[ad_1]
Depending on age, a person needs from 7 to 13 hours of sleep every 24 hours. During this time, a lot happens: heart rate, breathing and metabolism ebb and flow; Adjust hormone levels. The body relaxes. Not much brain.
“The brain is very busy when we sleep, repeating what we learned during the day,” said Maxim Bazhenov, PhD, professor of medicine and sleep researcher at the University of California San Diego School of Medicine. “Sleep helps reorganize and present memories in the most efficient way.”
In previous published work, Bazhenov and colleagues reported how sleep constructs rational memory, the ability to recall arbitrary or indirect associations between objects, people, or events, and protects against forgetting of old memories.
Artificial neural networks take advantage of the structure of the human brain to improve many technologies and systems, from basic science and medicine to finance and social media. In some ways, they achieve superhuman performance, such as computational speed, but they fail in one key aspect: when artificial neural networks learn sequentially, new information replaces previous information, a phenomenon called catastrophic forgetting.
“In contrast, the human brain is constantly learning and integrating new data into existing knowledge, and it usually learns best when new training overlaps with periods of sleep to strengthen memory,” Bazhenov said.
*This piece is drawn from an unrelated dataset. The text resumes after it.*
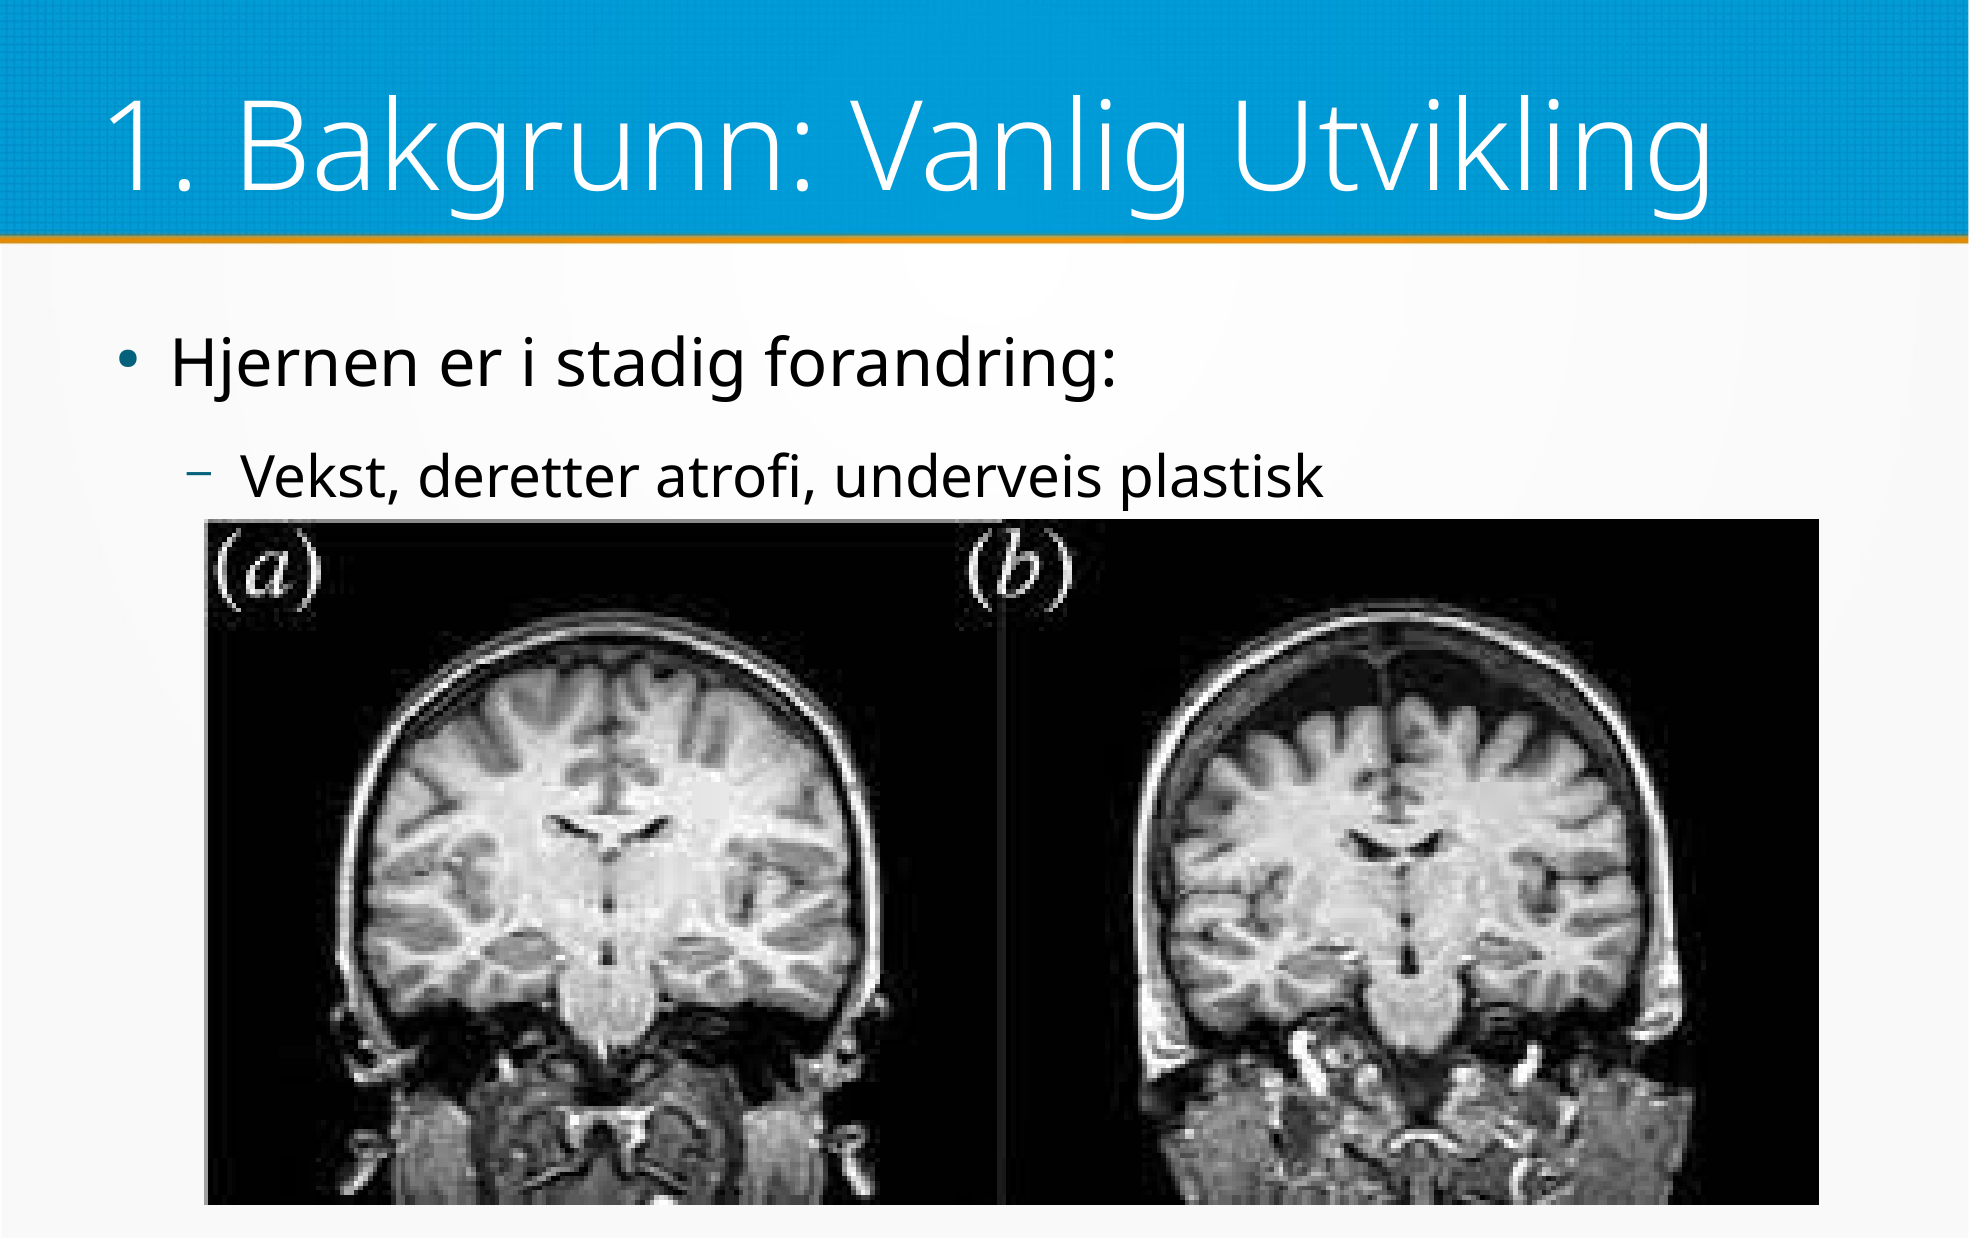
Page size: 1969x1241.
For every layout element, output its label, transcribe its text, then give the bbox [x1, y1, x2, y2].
Writing in the November 18, 2022 issue of PLOS Computational Biology, Lead author Bazhenov and colleagues discuss how biological models can help mitigate the risk of catastrophic forgetting in artificial neural networks, increasing their usefulness across a range of research interests.
The scientists used spiky neural networks that artificially mimic natural neural systems: instead of communicating information continuously, it is transmitted as discrete events (spikes) at specific points in time.
They found that when the spike networks were trained on a new task, but with offline periods simulating sleep, catastrophic forgetting was mitigated. Like the human brain, the study authors said, “sleeping” the networks allowed them to bring back old memories without explicitly using old training data.
Memories are represented in the human brain by patterns of synaptic weight — the strength or breadth of the connection between two neurons.
Bazhenov said: “When we learn new information, neurons fire in a certain order and this increases the synapses between them. During sleep, the activation patterns that we learned during the waking state are automatically repeated. This is called reactivation or reboot.”
“Synaptic plasticity, the ability to change or shape, remains in place during sleep and can reinforce synaptic weight patterns that represent memory, helping prevent forgetting or enabling the transfer of knowledge from old tasks to new tasks.”
When Bazhenov and his colleagues applied this approach to artificial neural networks, they found that it helped the networks avoid catastrophic forgetting.
“This means that these networks can learn continuously, like humans or animals. Understanding how the human brain processes information during sleep can help increase memory in humans. Increasing the rhythm of sleep can lead to better memory.”
“In other projects, we use computer models to develop optimal strategies for applying stimuli during sleep, such as auditory tones, that reinforce the sleep rhythm and improve learning. This may be particularly important when memory is not perfect, such as when memory declines in old age or in some cases such as Alzheimer’s disease “.
Co-authors are: Ryan Golden and Jean Erik Delanois, both at UC San Diego; and Pavel Sanda, Institute of Computer Science of the Czech Academy of Sciences.